La Franco-Colombienne, Ingrid Betancourt, otage des Farc pendant six ans dans la jungle colombienne, a été confrontée mercredi 23 juin; pour la première fois à d’anciens membres de la guérilla.

« Nous sommes là, nous qui portons nos blessures et nos morts avec la difficulté de nous regarder en face. Avec la douleur de nous écouter et avec la pudeur de nos émotions, mais avec la décision partagée de briser le cercle vicieux de la violence » a déclaré émue, Ingrid Betancourt, symbole international du fléau des enlèvements en Colombie devant la commission de la vérité, mise en place après les accords de paix en 2016. « J’ai entendu avec émotion les histoires de mes frères de douleur […] mais je dois vous avouer que je suis surprise que de ce côté de la scène nous pleurions tous et que de l’autre côté, il n’y ait pas eu une seule larme » a-t-elle déclaré.

« Tant que notre cauchemar n’appartient qu’à nous […] nous serons toujours éloignés, incapables d’expliquer à la Colombie ce qui s’est réellement passé » a ajouté l’ex-otage. « A ceux qui ne sont jamais revenus de leur enlèvement, à ceux qui ont perdu la vie entre nos mains, à leurs proches accablés pendant des années par leur absence […] nous demandons pardon pour la terrible souffrance que nous avons causée. Nous parlons avec un sentiment de honte » a répondu Rodrigo Londoño, dernier commandant de la guérilla.
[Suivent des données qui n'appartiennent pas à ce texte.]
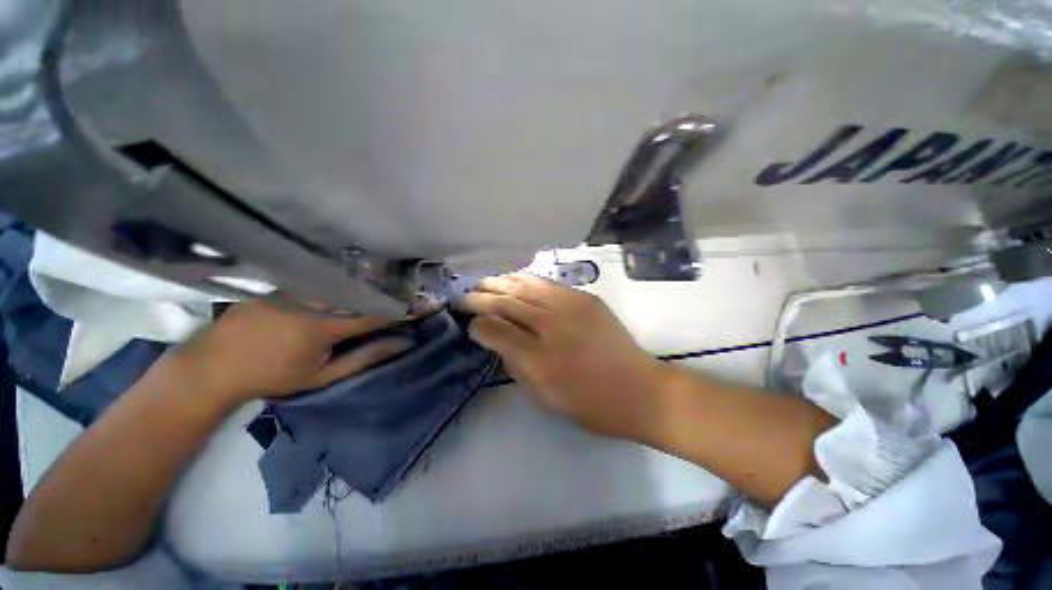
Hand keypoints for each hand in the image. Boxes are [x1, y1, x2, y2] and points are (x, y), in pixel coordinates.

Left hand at [172, 297, 413, 402]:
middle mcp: (309, 303)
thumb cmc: (273, 377)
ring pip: (332, 285)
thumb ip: (363, 358)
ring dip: (355, 286)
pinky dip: (327, 285)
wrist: (213, 369)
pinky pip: (308, 283)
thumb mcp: (321, 375)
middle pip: (354, 293)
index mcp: (324, 327)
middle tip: (394, 291)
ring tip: (370, 285)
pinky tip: (332, 288)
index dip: (394, 311)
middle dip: (377, 292)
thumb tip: (401, 344)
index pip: (372, 314)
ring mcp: (288, 292)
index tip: (412, 308)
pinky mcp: (273, 287)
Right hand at [456, 273, 669, 439]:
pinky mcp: (585, 298)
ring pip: (525, 284)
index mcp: (538, 358)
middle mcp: (551, 324)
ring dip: (500, 282)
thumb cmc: (589, 403)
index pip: (494, 330)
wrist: (640, 390)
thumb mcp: (544, 397)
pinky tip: (514, 281)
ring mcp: (570, 305)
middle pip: (506, 301)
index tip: (468, 324)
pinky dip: (525, 280)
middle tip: (464, 296)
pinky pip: (547, 283)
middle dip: (480, 297)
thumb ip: (515, 367)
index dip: (477, 324)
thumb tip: (498, 342)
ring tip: (484, 284)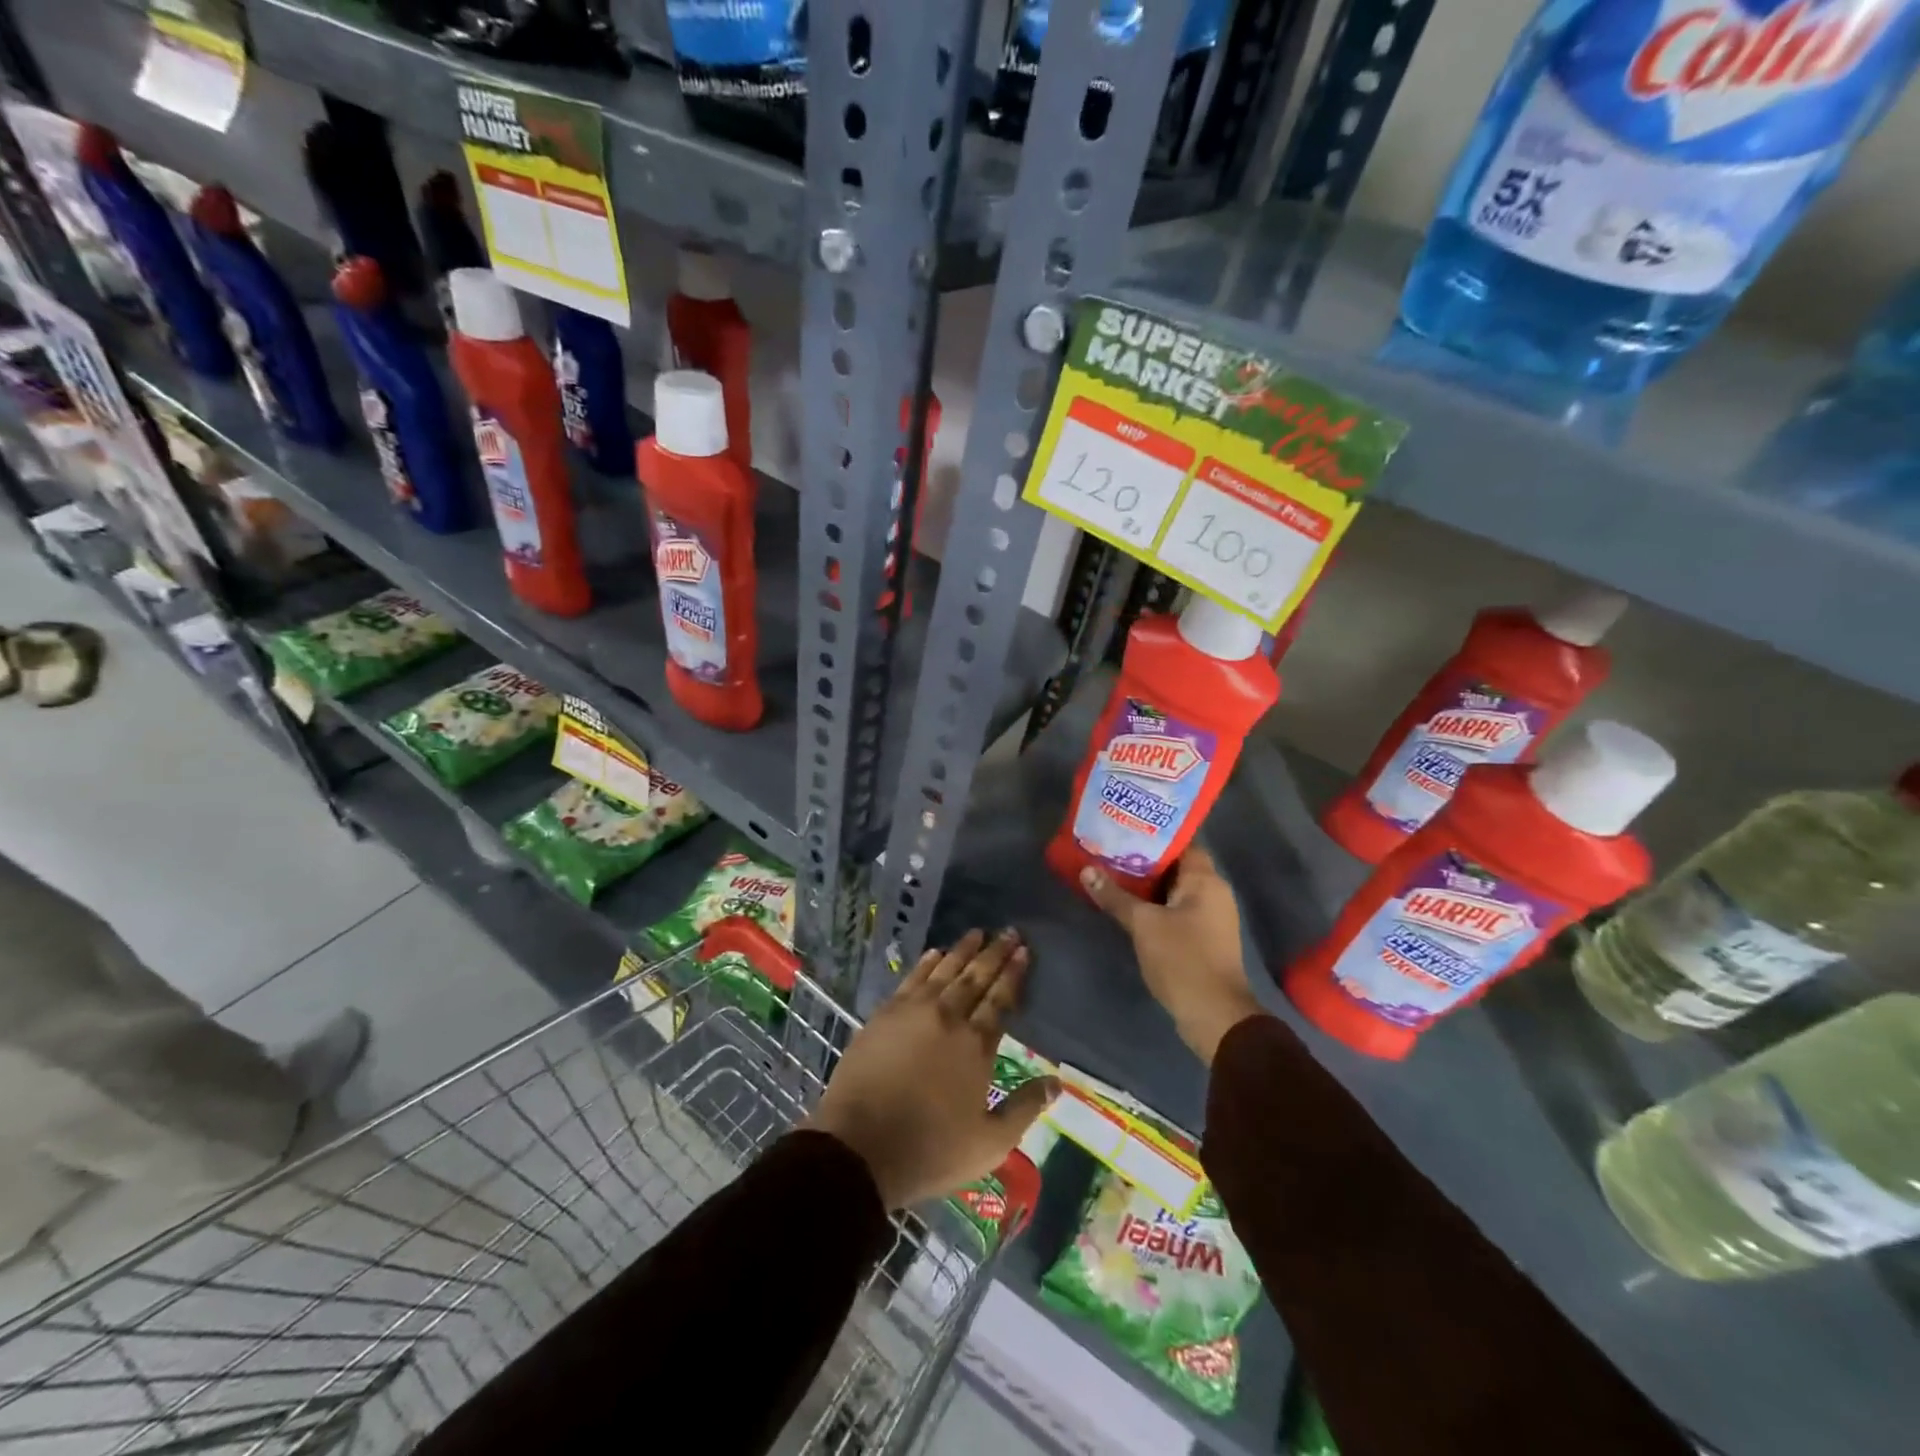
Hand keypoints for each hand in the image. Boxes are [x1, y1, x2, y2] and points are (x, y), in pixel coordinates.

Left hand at [809, 928, 1058, 1209]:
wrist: (858, 1147)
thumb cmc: (930, 1150)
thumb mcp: (989, 1143)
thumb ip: (1024, 1108)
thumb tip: (1057, 1082)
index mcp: (975, 1046)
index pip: (1000, 999)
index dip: (1013, 974)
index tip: (1023, 950)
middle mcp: (947, 1018)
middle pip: (975, 977)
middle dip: (994, 953)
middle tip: (1009, 931)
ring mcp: (913, 1012)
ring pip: (944, 971)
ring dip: (962, 950)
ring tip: (977, 933)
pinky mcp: (884, 1015)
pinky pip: (912, 978)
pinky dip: (926, 963)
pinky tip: (935, 952)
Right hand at [1081, 847, 1263, 1063]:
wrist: (1214, 1015)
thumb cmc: (1182, 959)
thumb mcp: (1143, 925)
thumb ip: (1115, 897)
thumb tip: (1087, 870)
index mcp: (1206, 881)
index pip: (1182, 842)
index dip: (1154, 834)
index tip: (1124, 828)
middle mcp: (1214, 893)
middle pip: (1177, 866)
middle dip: (1144, 859)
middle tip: (1110, 850)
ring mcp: (1211, 918)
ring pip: (1175, 890)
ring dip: (1148, 884)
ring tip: (1112, 873)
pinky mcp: (1204, 938)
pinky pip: (1177, 910)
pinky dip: (1155, 905)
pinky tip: (1129, 906)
Ingrid Betancourt, 59 ans, qui ne vit plus en Colombie, avait été libérée en 2008 lors d’une opération militaire après six ans d’une éprouvante détention aux mains des Forces armées révolutionnaires de Colombie (Farc). L’accord de paix, signé en 2016, qui a mis fin à plus de cinq décennies de conflit armé entre les Farc et le gouvernement, a prévu la mise en place d’une juridiction spéciale pour la paix (JEP) et une Commission de la vérité, entité non judiciaire.

Huit hauts commandants des ex-Farc, dont Rodrigo Londoño, ont été inculpés en janvier de crimes contre l’humanité pour les enlèvements de 21 396 personnes entre 1990 et 2016. Les ex-rebelles qui admettent leur responsabilité devant la JEP peuvent bénéficier d’une peine alternative à la prison, sinon ils seront jugés par un tribunal pénal et risquent jusqu’à vingt ans de prison.